What we needed was some efficient way to scan books at the rate of thousands of pages per day...while preserving even fragile volumes.

New technology has brought this vision into the realm of the achievable. During the summer of 2004, a robotic book scanning machine was delivered to the Logos office in Bellingham. This machine, purchased from Kirtas Technologies, Inc., is capable of scanning books at the rate of 1,200 pages per hour. What's more, unlike conventional scanners there's no need to destroy the bindings—it can safely scan even fragile antique books.

The scanner has a robotic arm that uses gentle suction to turn each page of the book loaded in its cradle. A high-resolution camera mounted atop the unit snaps a photo of each page, using a clever system of mirrors to photograph each side and correct for the angle of the open book. (Watch a 30-second video! Windows Media Video Icon) Each image is then processed by character recognition software, creating a rough full-text digital edition.

Once we finished scanning our favorite public domain works from our personal rare book collections :-), we parked the book scanner at a seminary library to run through thousands of public domain titles from their collection. This is already generating terabytes of new digital files for rare and hard-to-find books...more than 3.2 million pages representing more than 7,700 books as of September 2006!
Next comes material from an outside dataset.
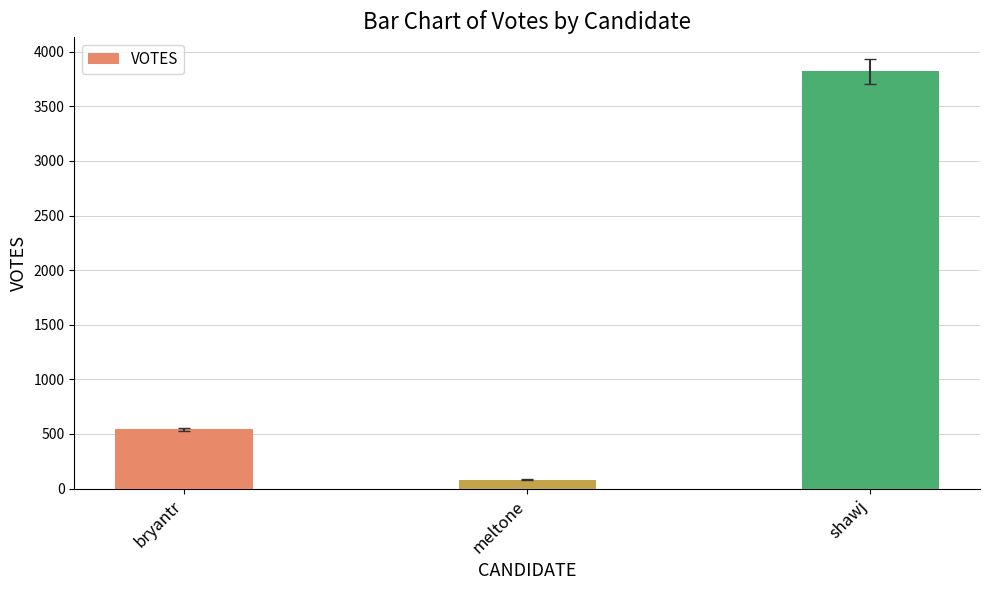

At which label is the value closest to 1951?

bryantr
Many details of how these digital files will be used are yet to be determined. But stay tuned...the floodgates are about to open!
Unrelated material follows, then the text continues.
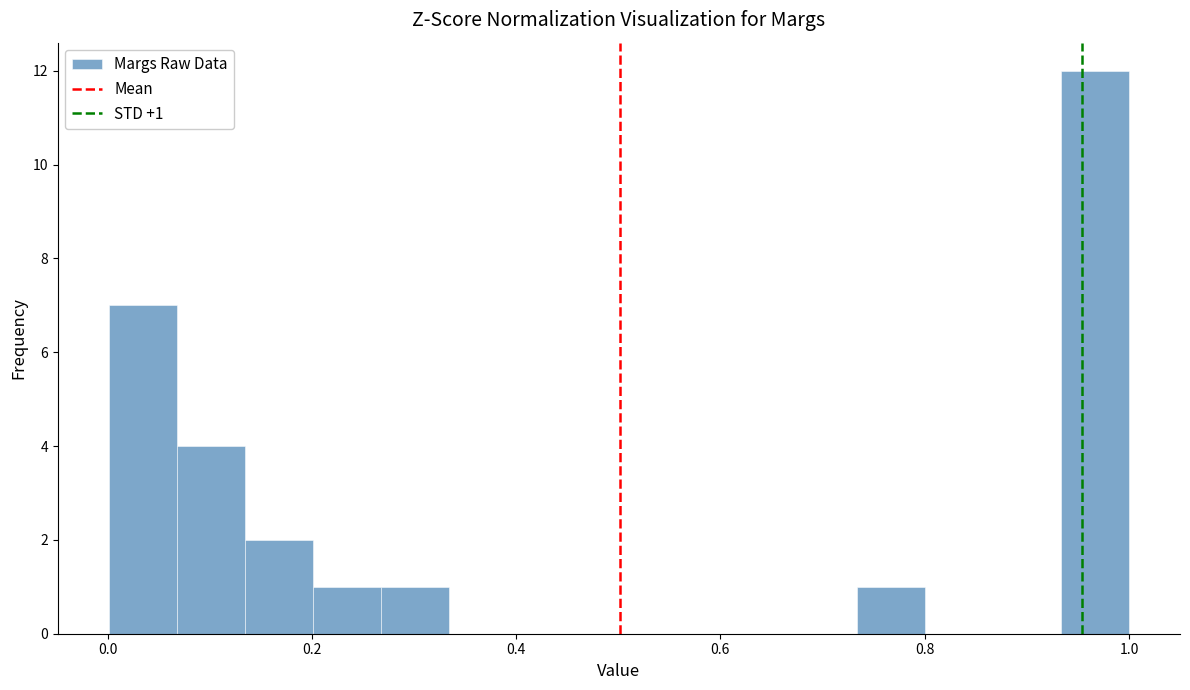

Around what value on the x-axis is the tallest bar? Give the approximate position of its centre, as read against the axis.

0.96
(See the Community Pricing Program page, which lists a number of public domain titles scanned with the book scanner and now available for pre-order via a new community-bidding program.)

From Paper to Bits

As the APT BookScan 1200 flips through each book, its 16-megapixel digital camera (a Canon EOS-1Ds Mark II) snaps photos at a high resolution and saves them as full-color JPGs (see Fig 1.1). Due to the method of securing the book in the cradle, there are some artifacts on every page, namely the clear plastic clamps that secure the book after each page is turned.

Gospel According to St. Matthew - Color Photo
Figure 1.1 — The camera produces a raw, uncorrected color photo of each page.

The scanner comes with a dedicated desktop computer running proprietary software to process each image. For our purposes, each photo is cleaned up and converted into a hi-resolution, compressed TIFF file (these average 80KB each; see Figure 1.2). The software automatically removes artifacts like the clamp and any discoloration that may appear on the page. The result is an impressively crisp and detailed digital reproduction of the page...even clearer than the original in some cases! 

Gospel According to St. Matthew - TIFF version
Figure 1.2 — The software cleans up the image and saves as a hi-res, compressed TIFF.
(Click here to download the actual TIFF, which cannot be viewed in most web browsers.)

From here, it's a matter of performing optical character recognition (OCR) on the images, thus extracting full text wherever possible and images in places the OCR software has trouble recognizing characters. We expect approximately 90% accuracy on this first pass, at least for Latin characters. As with any other digital book project, hand-correcting these raw files is a major expense. The correction of texts with a complex mix of scripts (Hebrew, Greek, Arabic, etc.) is especially time-consuming.

Mix of scripts on a page
Figure 2.1 — Some texts include a dizzying mix of scripts on a single page.

Having the ability to call up a hi-resolution digital image with the click of the mouse is extremely valuable when trying to verify the text on a given page. Scanned images from the APT BookScan 1200 make it possible to zoom right in and see an amazing amount of detail, even when the print book is not handy.

Text in Full Color at 100%
Text in Grayscale at 100%
Text in Black & White at 100%

Figure 2.2 — The scanner preserves a remarkable level of detail. Characters are displayed here at 100%. The top image is from the color photo, middle one from a grayscale TIFF and the lower one from a black & white TIFF.